Selain itu, Dinkopumdag Surabaya juga akan memberikan label nama pada setiap stand pedagang pasar, serta melakukan penataan zona berdasarkan jenis bahan pangan.
“Kami akan bantu dengan penamaan (label) atau signits area. Jadi akan memudahkan pembeli, contoh zona khusus ikan, lalu daging ayam, dan daging sapi. Semua akan berdasarkan zona,” ujarnya.
Sementara itu, Direktur Pengawasan Penerapan Standar Keamanan dan Mutu Pangan, Anas Yalitoba mengatakan kabupaten/kota diharapkan ikut mendorong setiap pasar di daerahnya agar dapat menerapkan Pasar Pangan Segar Aman (PAS Aman).
“Hari ini kami melakukan pengawasan langsung di Pasar Nambangan.
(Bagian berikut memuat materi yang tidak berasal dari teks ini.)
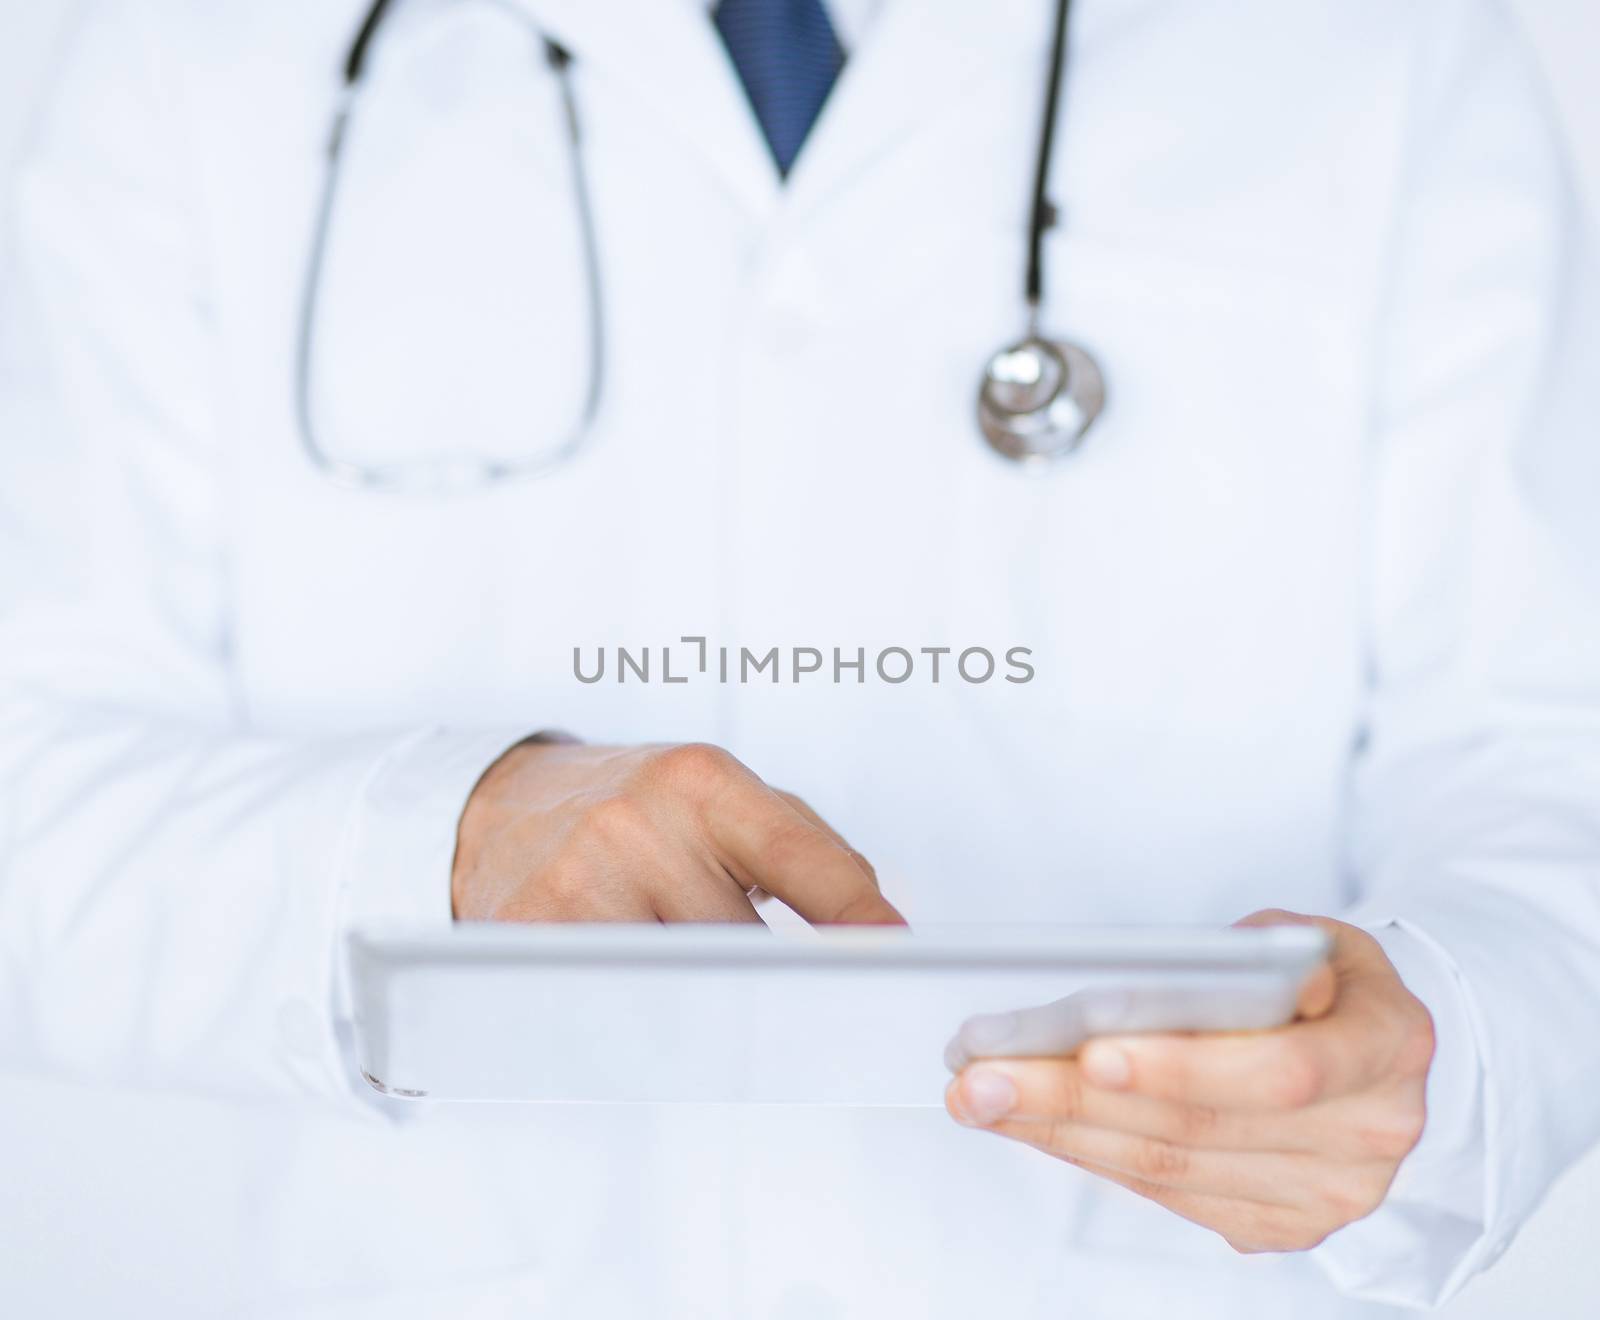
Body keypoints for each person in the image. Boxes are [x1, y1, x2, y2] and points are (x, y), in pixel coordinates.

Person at [2, 0, 1597, 1316]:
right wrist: (445, 842)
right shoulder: (175, 48)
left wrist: (1442, 1051)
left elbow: (1546, 759)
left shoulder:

Alhamdulillah di sini pangannya segar dan semuanya negatif dalam uji cepat. Sehingga ada jaminan bahwa pangan segar yang dijual aman dikonsumsi masyarakat dan tidak perlu kita khawatirkan,” kata Anas.
Anas menerangkan, melalui penerapan Pasar Pangan Segar Aman ini, dapat dilakukan aksi bersama dalam melakukan pengawasan keamanan pangan. Sebab, keamanan pangan merupakan tanggung jawab bersama.